EXERCISE DESCRIPTION
Starting at the line with "Back End Link" and going through the end of the entries, write each line as one string in a JSON list, skipping blank lines. Leave the pictures out of the answer.

SUPPLIED MATERIAL
---+---

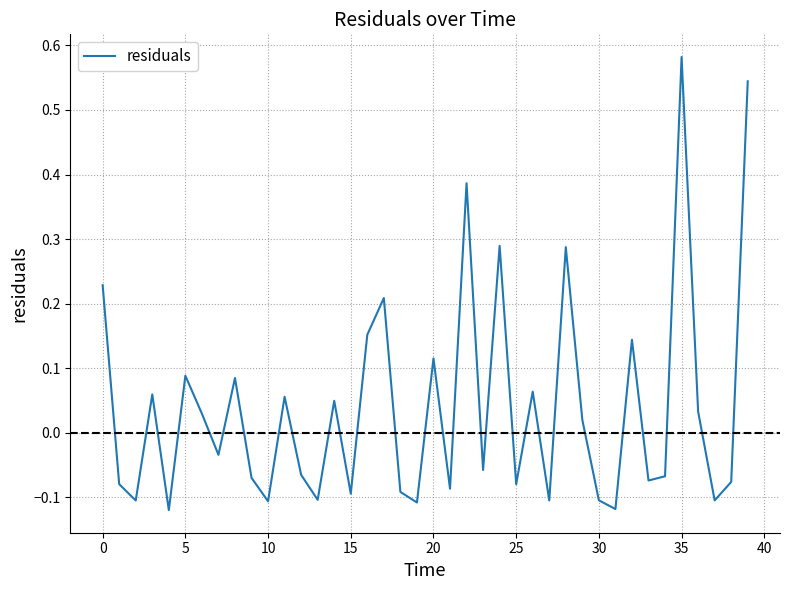

What is the difference between the maximum and minimum values?

0.7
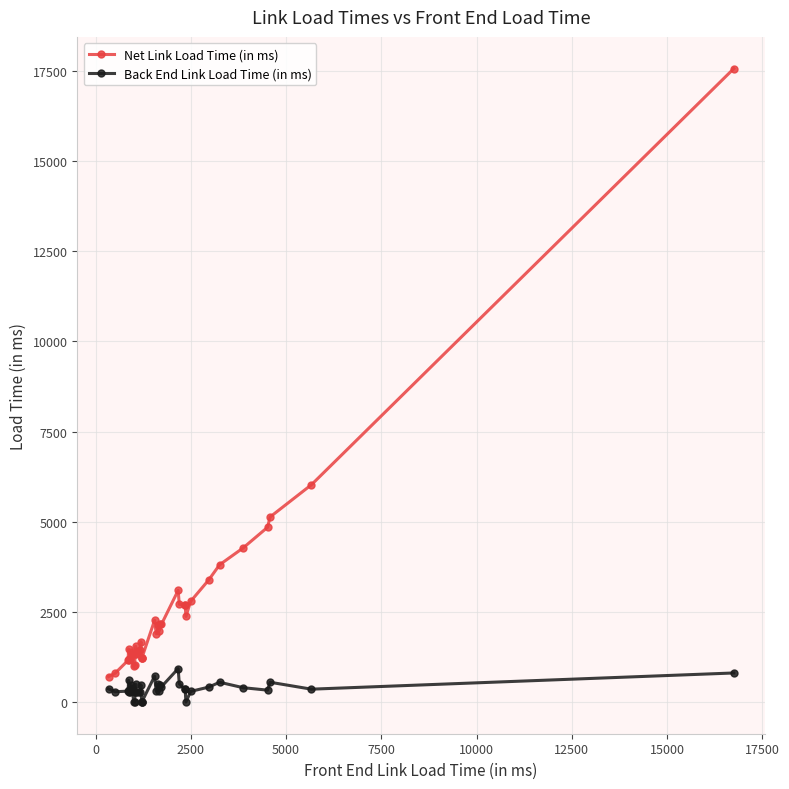

Rank the series by their maximum value, from lowest to highest.

Back End Link Load Time (in ms), Net Link Load Time (in ms)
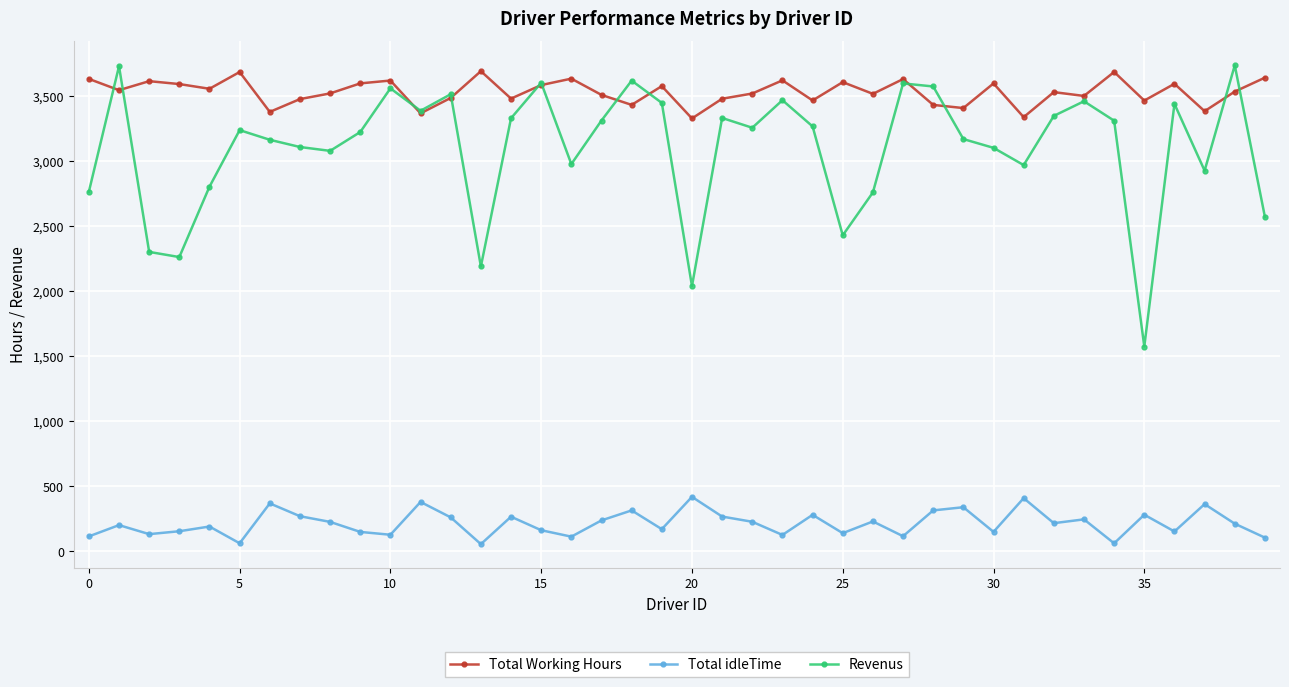

True or false: Revenus and Total idleTime intersect in this chart.

False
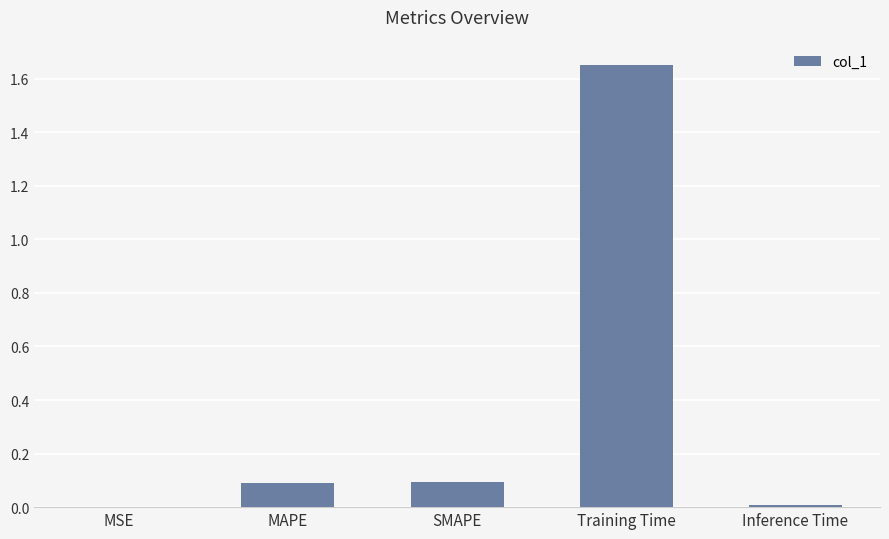

What is the sum of all values?

1.8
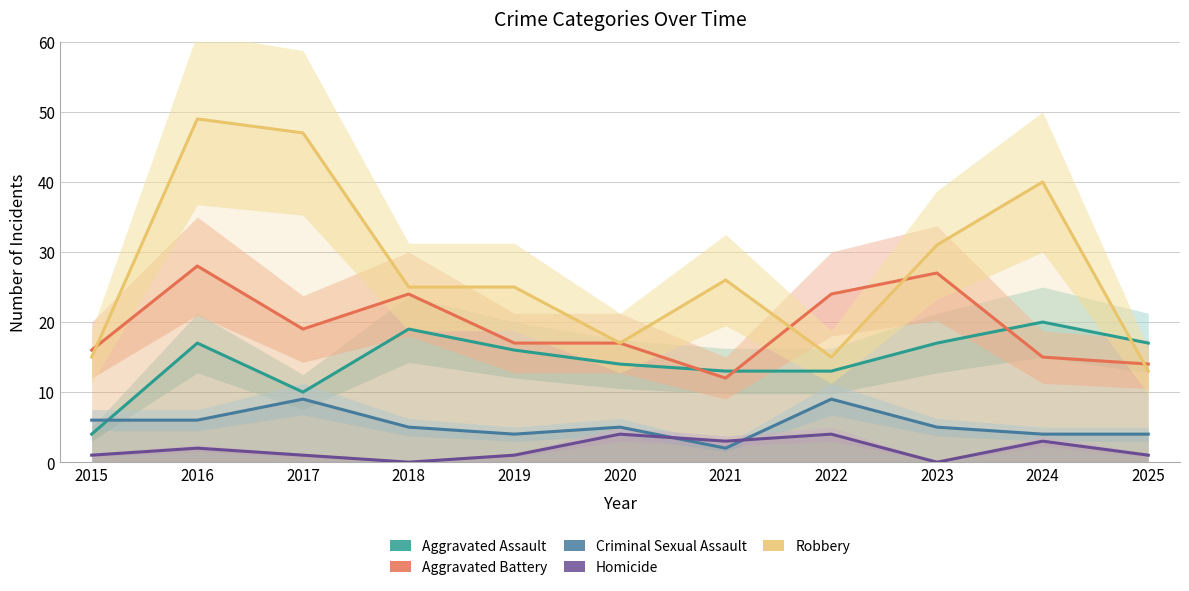

Which has a higher value, 2019 or 2015?

2019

---+---

TASK RESPONSE
[
  "Back End Link Load Time (in ms), Net Link Load Time (in ms)",
  "True or false: Revenus and Total idleTime intersect in this chart.",
  "False",
  "What is the sum of all values?",
  "1.8",
  "Which has a higher value, 2019 or 2015?",
  "2019"
]